The objective of the study was to identify the best tourist destinations to visit on a reduced budget, due to the current economic climate of inflation and rising prices affecting almost all daily costs.

It also aimed to show tourists that they can save a lot of money if they organise their travel by taking advantage of free offers and opportunities, as well as thinking carefully about where they go.

“Believe it or not, it is possible to have a cheap holiday in Venice,” the study’s authors wrote, advising travellers to “follow a few simple tricks to turn some of Venice’s most expensive places into low-budget havens”. 

READ ALSO: How much does it really cost to live in Venice?

Venice was found to have a total of 136 free tourist attractions, 22 free museums, and 58 guided tours rated as “affordable”. The study also highlighted the city’s 186 public drinking fountains, which local authorities this summer urged visitors to use in order to cut down on bottled water purchases. 

The study however did not include the cost of accommodation, and it put the cost of a 24-hour public transport ticket in Venice at €21.88: several times higher than the prices listed for other cities at the top of the ranking.

Venice is promoting the use of its network of water fountains amid efforts to combat plastic waste. Photo by Tiziana FABI / AFP

The average price of a beer in the floating city also seemed comparatively high at €4.38, though this was below the European average price of €4.91.

Travellers can expect a meal for two in an average restaurant to set them back around €61 – that is, as long as they don’t wander into any of the tourist traps notorious for rip-off prices.

READ ALSO: Nine ways to get into trouble while visiting Venice

Overall Venice got a score of 82.3 percent to take third place, whilst Bruges in Belgium came in second with 93.6 percent and Granada was first with 100 percent.

Further surprises came in the ranking for other Italian cities: Florence was rated the 10th cheapest European city break destination, with 113 free attractions, 17 museums with free entrance, and a 24-hour public transport ticket costing 4 euros.

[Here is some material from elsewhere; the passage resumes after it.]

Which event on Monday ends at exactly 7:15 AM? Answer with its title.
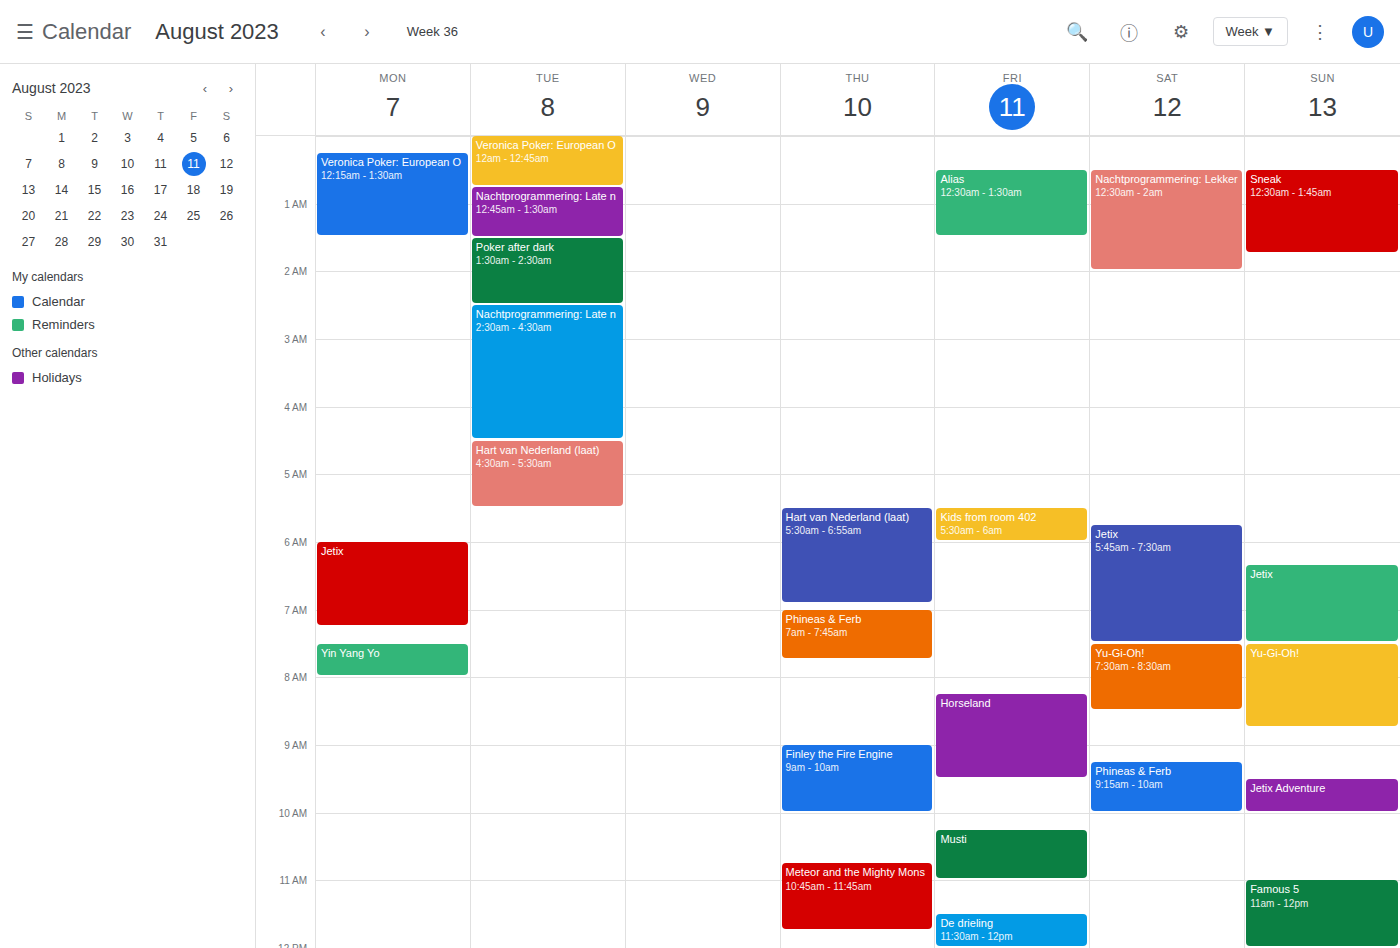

Meanwhile Naples – where the cost of living is comparatively low – was rated as being slightly more expensive to visit, in 12th place. Tuscan tourist hotspot Pisa came in 13th place, while the northern city of Turin was 23rd.

Milan was 30th on the list, which the study said has 372 free tourist attractions, but higher costs for food and drink

Rome came in 37th place – despite the survey saying the capital has a huge 553 free attractions, 34 free museums, and ten times more public drinking fountains than Venice (1,867).